We can begin to build an understanding of large volumes of unstructured data by using big data techniques to sort the information we hold. Firstly, TRAFFIC is using Nuix Investigate, a tool that quickly correlates and contextualizes thousands of data types. Running unstructured data through Nuix Investigate allows users to perform Optical Character Recognition (OCR) on text documents to convert handwritten or printed text into machine-encoded text. The tool can then identify entities within the text and categorize them into people, objects, locations, and events.
Once sorted, Natural Language Processing (NLP) tools such as Rosoka Text Analytics can take this a step further by intelligently “reading” the text and finding links between entities. Quickly analysing large swathes of text – and discovering, for example, that “Person A” is associated with “Company B” – can prove to be integral to uncovering instances of potential corruption.
- Enrich and Identify
Business intelligence and visual analysis tools such as Power BI and IBM i2 Analyst’s Notebook can be used to cross-reference different sets of data, produce dashboard views of data visualizations, and create social network charts. These insights allow analysts to identify key people, companies, concessions, events, and the links between them. We see this stage as a filtering exercise. By identifying entities of interest within the initial large repository of data, we can further explore and enrich the data using tools that are better equipped for focused analysis of a smaller dataset.

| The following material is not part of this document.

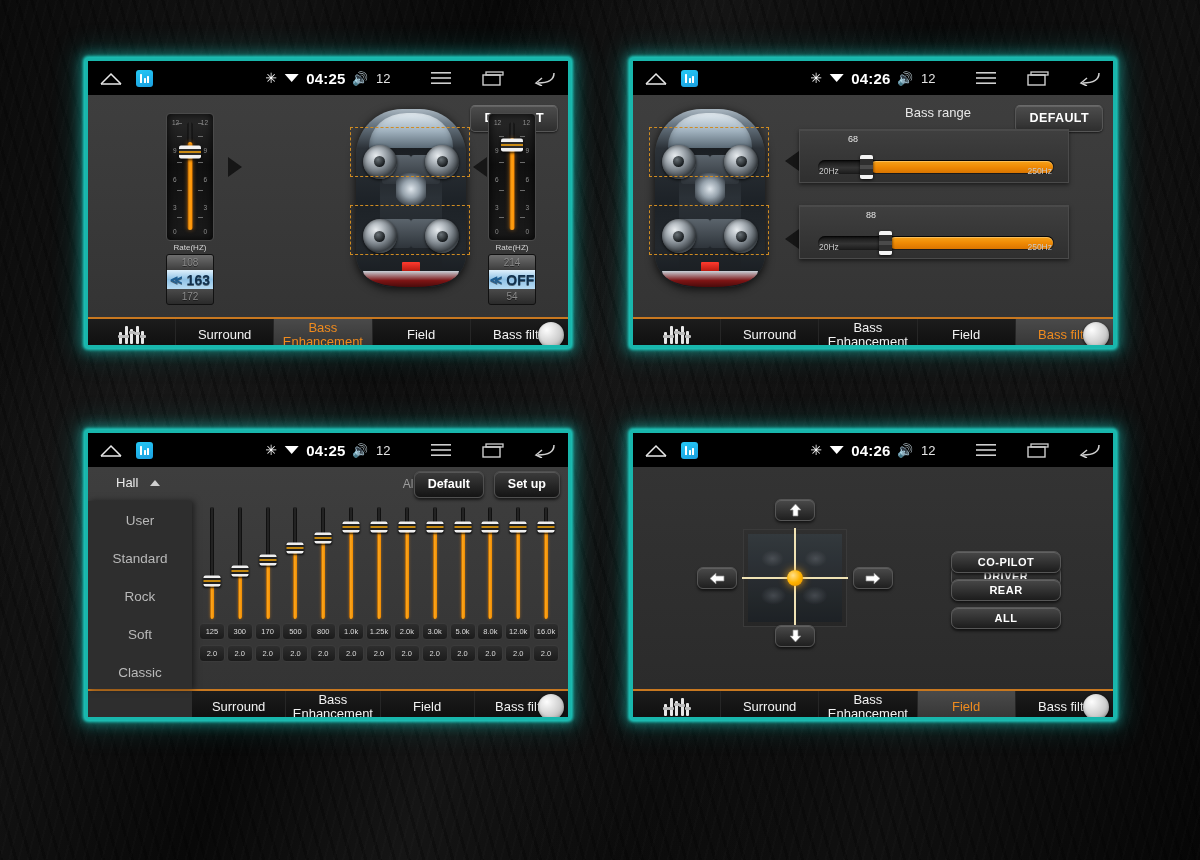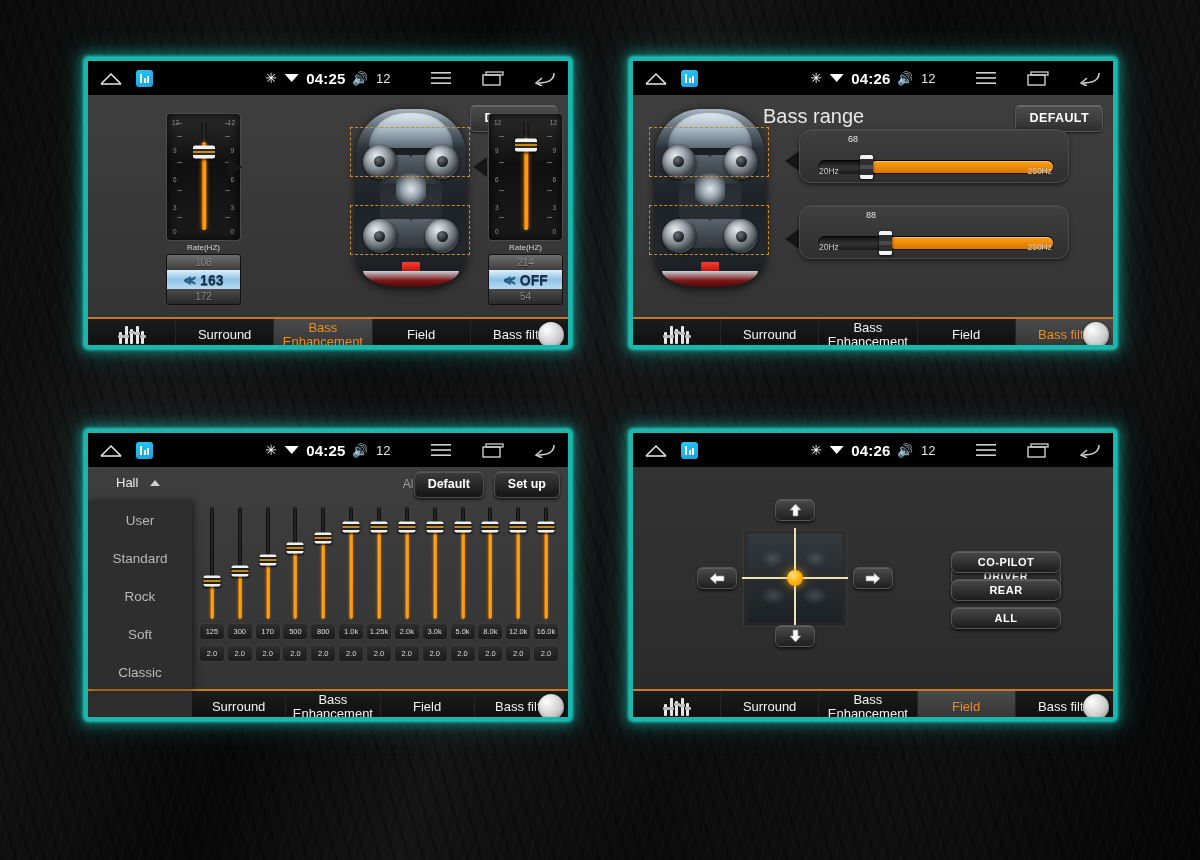"Bass range" .bass-title { font-size: 20px -> 13px; text-align: left -> center }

Once people and companies of interest have been identified, it is beneficial to enrich the data using external data sources such as company registers. While this can be achieved through manual open source investigation, it is also possible to partially automate the process through existing tools such as Videris. These tools can help find social and professional associations, evidence of beneficial ownership, lists of company officers, and more. Once fed back into the tools above, these additional data points can uncover further insights.
- Share
By sharing this information with the financial sector, TRAFFIC will be able to take advantage of the vast anti-money laundering machinery that already exists. This gives us the opportunity to cooperate with and use industry as force multipliers to target organized crime groups who direct and profit from natural resource exploitation.

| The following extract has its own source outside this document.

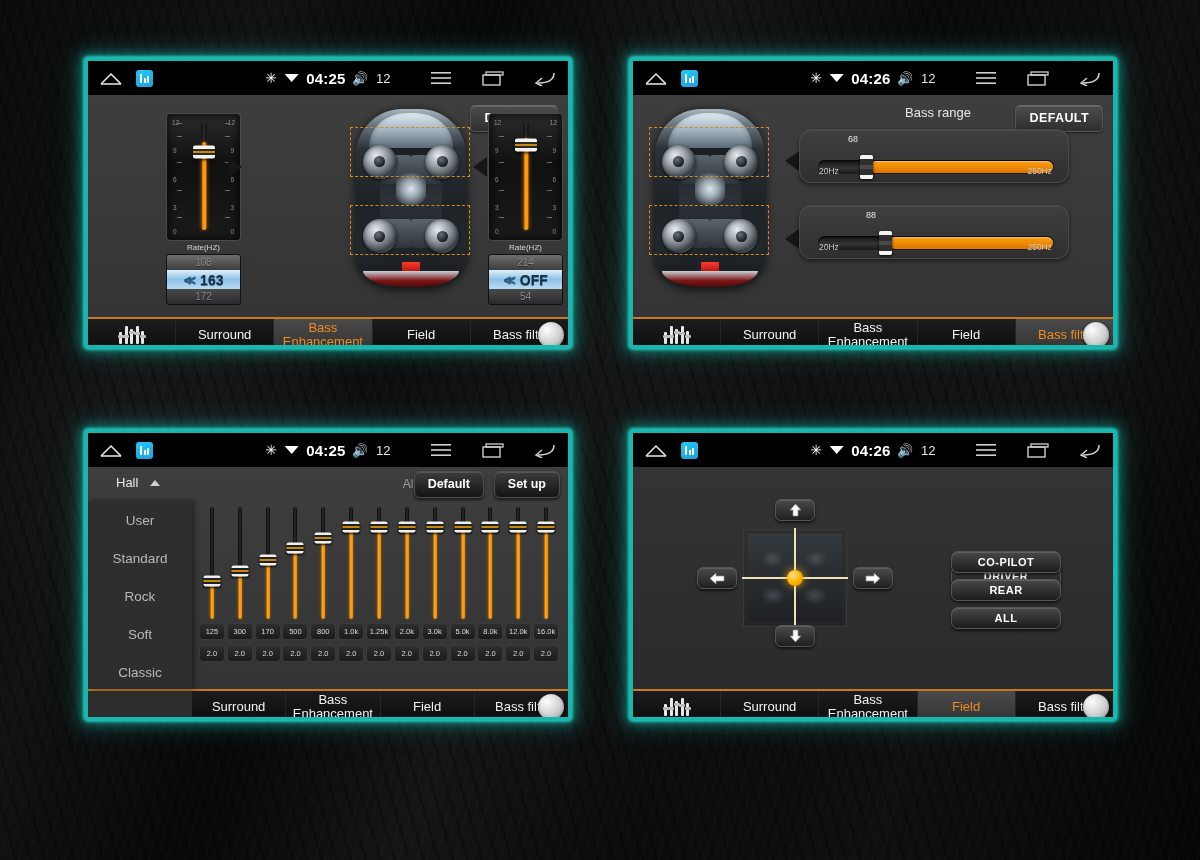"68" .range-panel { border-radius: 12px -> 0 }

Moreover, by sharing the techniques used and the lessons learned with practitioners, we can facilitate the further use of big data analytics to tackle corruption in both the timber sector and in other natural resource industries.
Considerable time has been spent on research and testing to identify which software work best. From this, it is clear that they can be critical tools for gathering, sorting and enriching huge amounts of data efficiently – far beyond what a human is able to do. However, each presented unique challenges and had different strengths and weaknesses. There were also large variations in cost. Conservation organizations wishing to use data analytics to tackle corruption need to ensure they dedicate sufficient resources to this work.